Document images paired with their source code:
= = =
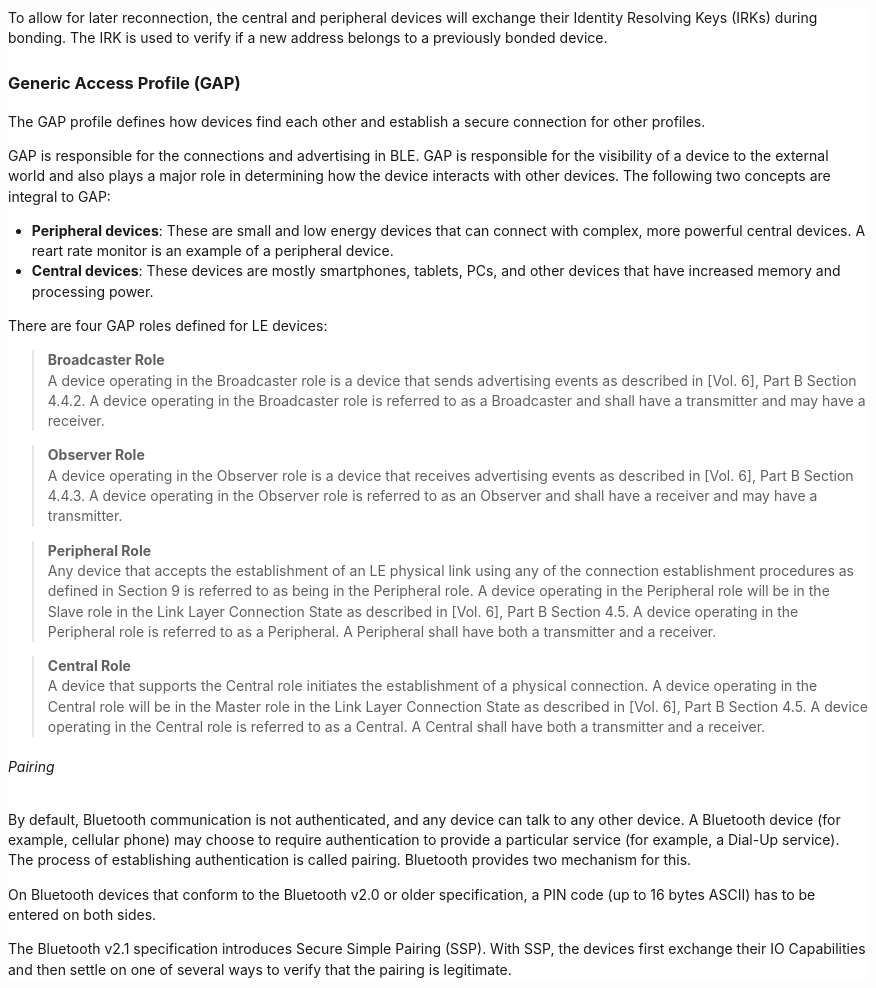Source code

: To allow for later reconnection, the central and peripheral devices will exchange their Identity Resolving Keys (IRKs) during bonding. The IRK is used to verify if a new address belongs to a previously bonded device.

### Generic Access Profile (GAP)

The GAP profile defines how devices find each other and establish a secure connection for other profiles. 

GAP is responsible for the connections and advertising in BLE. 
GAP is responsible for the visibility of a device to the external world and 
also plays a major role in determining how the device interacts with other devices.
The following two concepts are integral to GAP:

- **Peripheral devices**: These are small and low energy devices that can connect with complex, more powerful central devices. A reart rate monitor is an example of a peripheral device.
- **Central devices**: These devices are mostly smartphones, tablets, PCs, and other devices that have increased memory and processing power.

There are four GAP roles defined for LE devices:

> **Broadcaster Role**  
A device operating in the Broadcaster role is a device that sends advertising events as described in [Vol. 6], Part B Section 4.4.2. A device operating in the Broadcaster role is referred to as a Broadcaster and shall have a transmitter and may have a receiver.

> **Observer Role**  
A device operating in the Observer role is a device that receives advertising events as described in [Vol. 6], Part B Section 4.4.3. A device operating in the Observer role is referred to as an Observer and shall have a receiver and may have a transmitter.

> **Peripheral Role**  
Any device that accepts the establishment of an LE physical link using any of the connection establishment procedures as defined in Section 9 is referred to as being in the Peripheral role. A device operating in the Peripheral role will be in the Slave role in the Link Layer Connection State as described in [Vol. 6], Part B Section 4.5. A device operating in the Peripheral role is referred to as a Peripheral. A Peripheral shall have both a transmitter and a receiver.

> **Central Role**  
A device that supports the Central role initiates the establishment of a physical connection. A device operating in the Central role will be in the Master role in the Link Layer Connection State as described in [Vol. 6], Part B Section 4.5. A device operating in the Central role is referred to as a Central. A Central shall have both a transmitter and a receiver.

###### Pairing

By default, Bluetooth communication is not authenticated, and any device can talk to any other device. A Bluetooth device (for example, cellular phone) may choose to require authentication to provide a particular service (for example, a Dial-Up service). The process of establishing authentication is called pairing. Bluetooth provides two mechanism for this.

On Bluetooth devices that conform to the Bluetooth v2.0 or older specification, a PIN code (up to 16 bytes ASCII) has to be entered on both sides.

The Bluetooth v2.1 specification introduces Secure Simple Pairing (SSP). With SSP, the devices first exchange their IO Capabilities and then settle on one of several ways to verify that the pairing is legitimate.
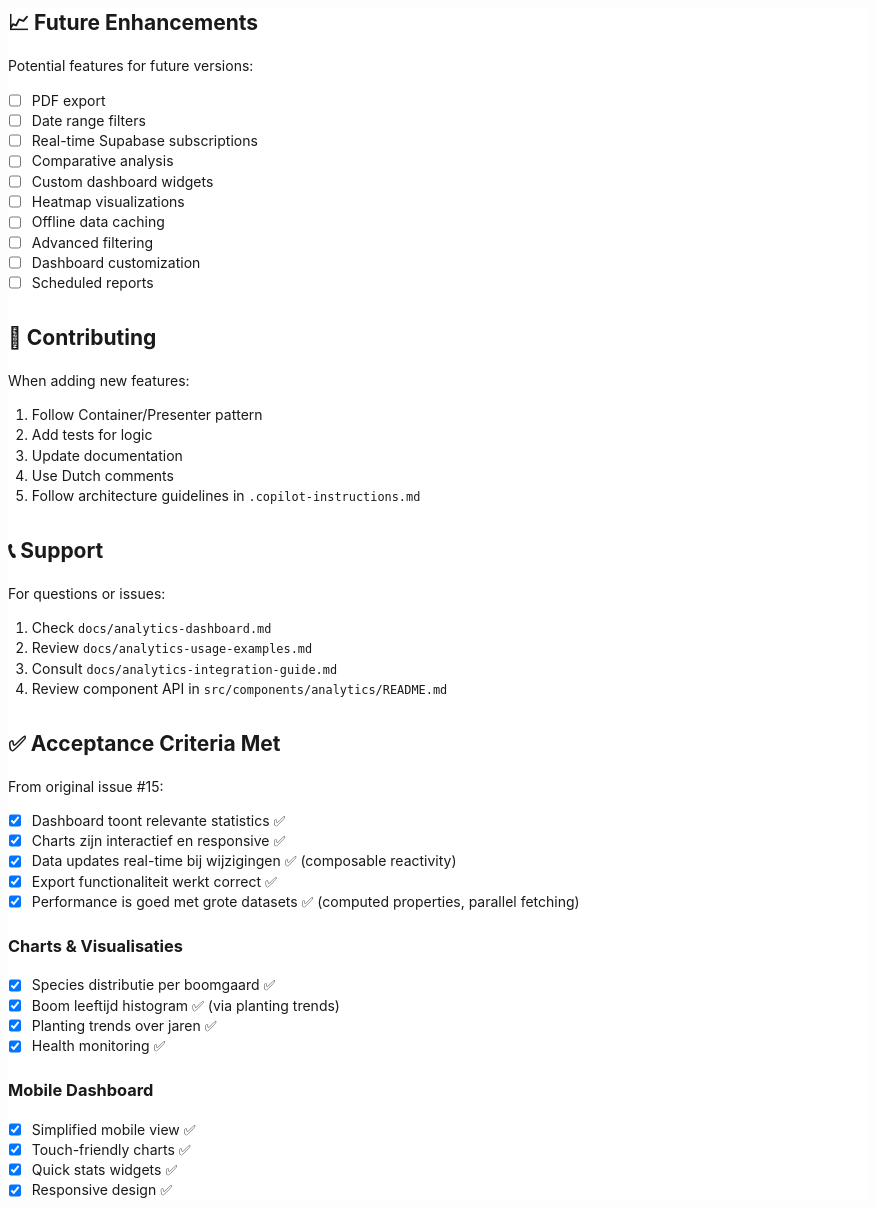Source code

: ## 📈 Future Enhancements

Potential features for future versions:
- [ ] PDF export
- [ ] Date range filters
- [ ] Real-time Supabase subscriptions
- [ ] Comparative analysis
- [ ] Custom dashboard widgets
- [ ] Heatmap visualizations
- [ ] Offline data caching
- [ ] Advanced filtering
- [ ] Dashboard customization
- [ ] Scheduled reports

## 🤝 Contributing

When adding new features:
1. Follow Container/Presenter pattern
2. Add tests for logic
3. Update documentation
4. Use Dutch comments
5. Follow architecture guidelines in `.copilot-instructions.md`

## 📞 Support

For questions or issues:
1. Check `docs/analytics-dashboard.md`
2. Review `docs/analytics-usage-examples.md`
3. Consult `docs/analytics-integration-guide.md`
4. Review component API in `src/components/analytics/README.md`

## ✅ Acceptance Criteria Met

From original issue #15:

- [x] Dashboard toont relevante statistics ✅
- [x] Charts zijn interactief en responsive ✅
- [x] Data updates real-time bij wijzigingen ✅ (composable reactivity)
- [x] Export functionaliteit werkt correct ✅
- [x] Performance is goed met grote datasets ✅ (computed properties, parallel fetching)

### Charts & Visualisaties
- [x] Species distributie per boomgaard ✅
- [x] Boom leeftijd histogram ✅ (via planting trends)
- [x] Planting trends over jaren ✅
- [x] Health monitoring ✅

### Mobile Dashboard
- [x] Simplified mobile view ✅
- [x] Touch-friendly charts ✅
- [x] Quick stats widgets ✅
- [x] Responsive design ✅
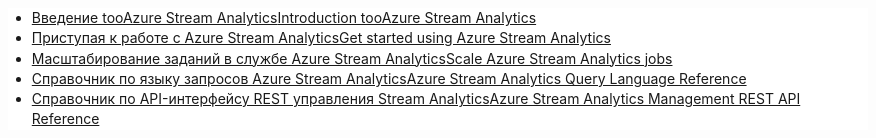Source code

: * [<span data-ttu-id="cdc1c-279">Введение tooAzure Stream Analytics</span><span class="sxs-lookup"><span data-stu-id="cdc1c-279">Introduction tooAzure Stream Analytics</span></span>](stream-analytics-introduction.md)
* [<span data-ttu-id="cdc1c-280">Приступая к работе с Azure Stream Analytics</span><span class="sxs-lookup"><span data-stu-id="cdc1c-280">Get started using Azure Stream Analytics</span></span>](stream-analytics-real-time-fraud-detection.md)
* [<span data-ttu-id="cdc1c-281">Масштабирование заданий в службе Azure Stream Analytics</span><span class="sxs-lookup"><span data-stu-id="cdc1c-281">Scale Azure Stream Analytics jobs</span></span>](stream-analytics-scale-jobs.md)
* [<span data-ttu-id="cdc1c-282">Справочник по языку запросов Azure Stream Analytics</span><span class="sxs-lookup"><span data-stu-id="cdc1c-282">Azure Stream Analytics Query Language Reference</span></span>](https://msdn.microsoft.com/library/azure/dn834998.aspx)
* [<span data-ttu-id="cdc1c-283">Справочник по API-интерфейсу REST управления Stream Analytics</span><span class="sxs-lookup"><span data-stu-id="cdc1c-283">Azure Stream Analytics Management REST API Reference</span></span>](https://msdn.microsoft.com/library/azure/dn835031.aspx)
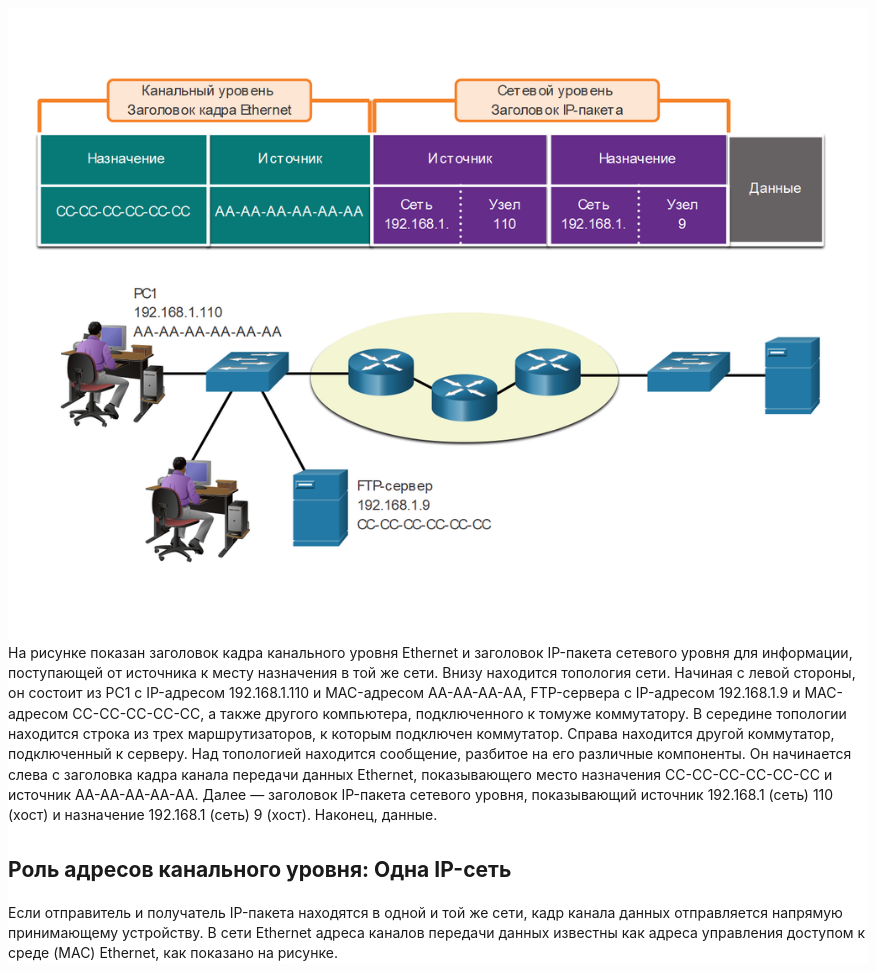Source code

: ![](./assets/3.7.3.png)


На рисунке показан заголовок кадра канального уровня Ethernet и заголовок IP-пакета сетевого уровня для информации, поступающей от источника к месту назначения в той же сети. Внизу находится топология сети. Начиная с левой стороны, он состоит из PC1 с IP-адресом 192.168.1.110 и MAC-адресом AA-AA-AA-AA, FTP-сервера с IP-адресом 192.168.1.9 и MAC-адресом CC-CC-CC-CC-CC, а также другого компьютера, подключенного к томуже коммутатору. В середине топологии находится строка из трех маршрутизаторов, к которым подключен коммутатор. Справа находится другой коммутатор, подключенный к серверу. Над топологией находится сообщение, разбитое на его различные компоненты. Он начинается слева с заголовка кадра канала передачи данных Ethernet, показывающего место назначения CC-CC-CC-CC-CC-CC и источник AA-AA-AA-AA-AA.  Далее — заголовок IP-пакета сетевого уровня, показывающий источник 192.168.1 (сеть) 110 (хост) и назначение 192.168.1 (сеть) 9 (хост).  Наконец, данные.


## Роль адресов канального уровня: Одна IP-сеть

Если отправитель и получатель IP-пакета находятся в одной и той же сети, кадр канала данных отправляется напрямую принимающему устройству. В сети Ethernet адреса каналов передачи данных известны как адреса управления доступом к среде (MAC) Ethernet, как показано на рисунке.

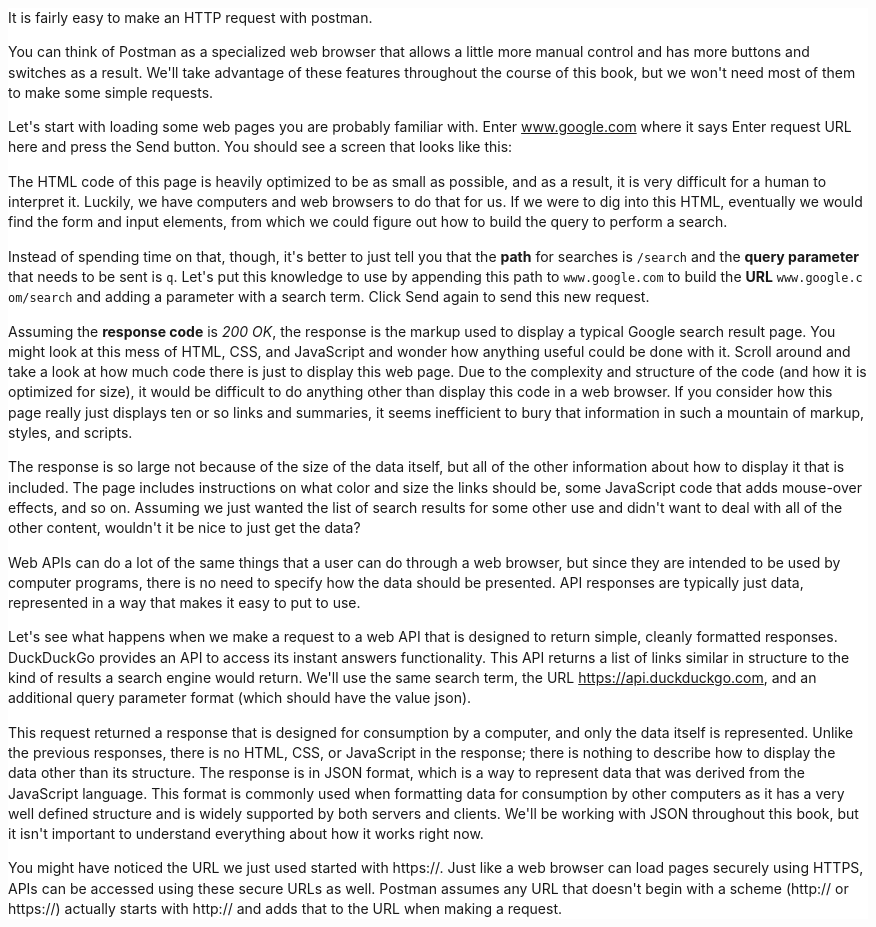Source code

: It is fairly easy to make an HTTP request with postman.

You can think of Postman as a specialized web browser that allows a little more manual control and has more buttons and switches as a result. We'll take advantage of these features throughout the course of this book, but we won't need most of them to make some simple requests.

Let's start with loading some web pages you are probably familiar with. Enter www.google.com where it says Enter request URL here and press the Send button. You should see a screen that looks like this:

The HTML code of this page is heavily optimized to be as small as possible, and as a result, it is very difficult for a human to interpret it. Luckily, we have computers and web browsers to do that for us. If we were to dig into this HTML, eventually we would find the form and input elements, from which we could figure out how to build the query to perform a search.

Instead of spending time on that, though, it's better to just tell you that the **path** for searches is `/search` and the **query parameter** that needs to be sent is `q`. Let's put this knowledge to use by appending this path to `www.google.com` to build the **URL** `www.google.com/search` and adding a parameter with a search term. Click Send again to send this new request.

Assuming the **response code** is *200 OK*, the response is the markup used to display a typical Google search result page. You might look at this mess of HTML, CSS, and JavaScript and wonder how anything useful could be done with it. Scroll around and take a look at how much code there is just to display this web page. Due to the complexity and structure of the code (and how it is optimized for size), it would be difficult to do anything other than display this code in a web browser. If you consider how this page really just displays ten or so links and summaries, it seems inefficient to bury that information in such a mountain of markup, styles, and scripts.

The response is so large not because of the size of the data itself, but all of the other information about how to display it that is included. The page includes instructions on what color and size the links should be, some JavaScript code that adds mouse-over effects, and so on. Assuming we just wanted the list of search results for some other use and didn't want to deal with all of the other content, wouldn't it be nice to just get the data?

Web APIs can do a lot of the same things that a user can do through a web browser, but since they are intended to be used by computer programs, there is no need to specify how the data should be presented. API responses are typically just data, represented in a way that makes it easy to put to use.

Let's see what happens when we make a request to a web API that is designed to return simple, cleanly formatted responses. DuckDuckGo provides an API to access its instant answers functionality. This API returns a list of links similar in structure to the kind of results a search engine would return. We'll use the same search term, the URL <https://api.duckduckgo.com>, and an additional query parameter format (which should have the value json).

This request returned a response that is designed for consumption by a computer, and only the data itself is represented. Unlike the previous responses, there is no HTML, CSS, or JavaScript in the response; there is nothing to describe how to display the data other than its structure. The response is in JSON format, which is a way to represent data that was derived from the JavaScript language. This format is commonly used when formatting data for consumption by other computers as it has a very well defined structure and is widely supported by both servers and clients. We'll be working with JSON throughout this book, but it isn't important to understand everything about how it works right now.

You might have noticed the URL we just used started with https://. Just like a web browser can load pages securely using HTTPS, APIs can be accessed using these secure URLs as well. Postman assumes any URL that doesn't begin with a scheme (http:// or https://) actually starts with http:// and adds that to the URL when making a request.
= = =
◆ To-do item
Could you rewrite the stretch from the line containing "previously bonded device." through the line containing "A device operating in the Observer role is a", substituting "sender" for each "transmitter" and keeping everything else unchanged?

◆ Finished task
: To allow for later reconnection, the central and peripheral devices will exchange their Identity Resolving Keys (IRKs) during bonding. The IRK is used to verify if a new address belongs to a previously bonded device.

### Generic Access Profile (GAP)

The GAP profile defines how devices find each other and establish a secure connection for other profiles. 

GAP is responsible for the connections and advertising in BLE. 
GAP is responsible for the visibility of a device to the external world and 
also plays a major role in determining how the device interacts with other devices.
The following two concepts are integral to GAP:

- **Peripheral devices**: These are small and low energy devices that can connect with complex, more powerful central devices. A reart rate monitor is an example of a peripheral device.
- **Central devices**: These devices are mostly smartphones, tablets, PCs, and other devices that have increased memory and processing power.

There are four GAP roles defined for LE devices:

> **Broadcaster Role**  
A device operating in the Broadcaster role is a device that sends advertising events as described in [Vol. 6], Part B Section 4.4.2. A device operating in the Broadcaster role is referred to as a Broadcaster and shall have a sender and may have a receiver.

> **Observer Role**  
A device operating in the Observer role is a device that receives advertising events as described in [Vol. 6], Part B Section 4.4.3. A device operating in the Observer role is referred to as an Observer and shall have a receiver and may have a sender.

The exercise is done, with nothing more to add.